# how to measure T's



## Sky`Scorcher (Mar 12, 2009)

Ok, its a stupid question but I don't get how to measure them correctly  

Is it from the tip of its front leg to the end? or fangs to abdomen?

:wall: :wall: :wall:


----------



## Neophyte (Mar 12, 2009)

It's usually from top leg to bottom.


----------



## jr47 (Mar 12, 2009)

Like this ..


----------



## KJE (Mar 12, 2009)

I measure mine from the tip of leg 1 on one side to the tip of let 4 on the other side...diagonally.  That's how it was done when I started collecting 5 years ago, so that's how I do it.


----------



## jeff1962 (Mar 12, 2009)

KJE said:


> I measure mine from the tip of leg 1 on one side to the tip of let 4 on the other side...diagonally.  That's how it was done when I started collecting 5 years ago, so that's how I do it.


 As far as I know this is the correct way.


----------



## brandi71183 (Mar 12, 2009)

I was told that you measure them from leg to leg, diagonally.


----------



## jr47 (Mar 12, 2009)

So I have been doing it wrong all these years. Which also means all my records are all wrong. Guess its a good thing I dont have 200 T's to remeasure.


----------



## Endagr8 (Mar 12, 2009)

jr47 said:


> So I have been doing it wrong all these years. Which also means all my records are all wrong. Guess its a good thing I dont have 200 T's to remeasure.


I believe wikipedia says that they should be measured from leg I to leg IV on the same side. I don't do that though, I like getting that extra half-inch or so by measuring from I to IV on the opposite side. lol


----------



## jr47 (Mar 12, 2009)

Well then I will leave my records alone and not remeasure. That would be such a pain to have to do that on all 7 of my T's.


----------



## Bill S (Mar 12, 2009)

BRIEF 1: Copy down the part of the thread on measuring T's starting at "Ok, its a stupid" and ending at "Neophyte (Mar 12, 2009)".
BRIEF 2: Extend the thread on measuring T's beyond its final line.

INFORMATION SHOWN:
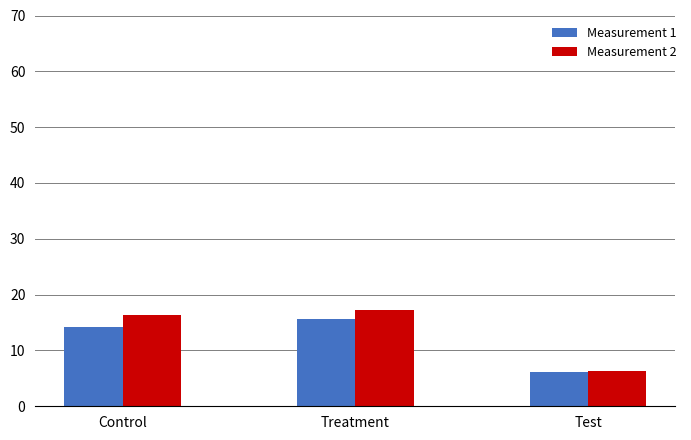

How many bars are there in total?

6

EXERCISE OUTPUT 1:
Ok, its a stupid question but I don't get how to measure them correctly  

Is it from the tip of its front leg to the end? or fangs to abdomen?

:wall: :wall: :wall:


----------



## Neophyte (Mar 12, 2009)

EXERCISE OUTPUT 2:
One of the standard requirements in any scientific publication is that you define the methods of measurement.  There is no ONE way of measuring the size of a tarantula - I know of at least three commonly used methods.  All are valid as long as you state which you are using.  In the hobby I think the diagonal legspan is the most common.  In science body length is more common.


----------



## Grimsin (Nov 22, 2016)

Is there no way to totally delete a post?  Accidentally posted in the wrong thread... was reading this thread walked away to do something came back with info for another thread and posted thinking i was still on the other one....

Reactions: Funny 2


----------



## Venom1080 (Nov 22, 2016)

Grimsin said:


> Is there no way to totally delete a post?  Accidentally posted in the wrong thread... was reading this thread walked away to do something came back with info for another thread and posted thinking i was still on the other one....


 7 year old post?? if the Qs been answered already dont bother adding on to it. especially if the threads old and dead.
ps there is no way to delete posts.


----------



## cold blood (Nov 22, 2016)

you can erase it and just leave a period.

like this

Reactions: Like 1


----------



## cold blood (Nov 22, 2016)

.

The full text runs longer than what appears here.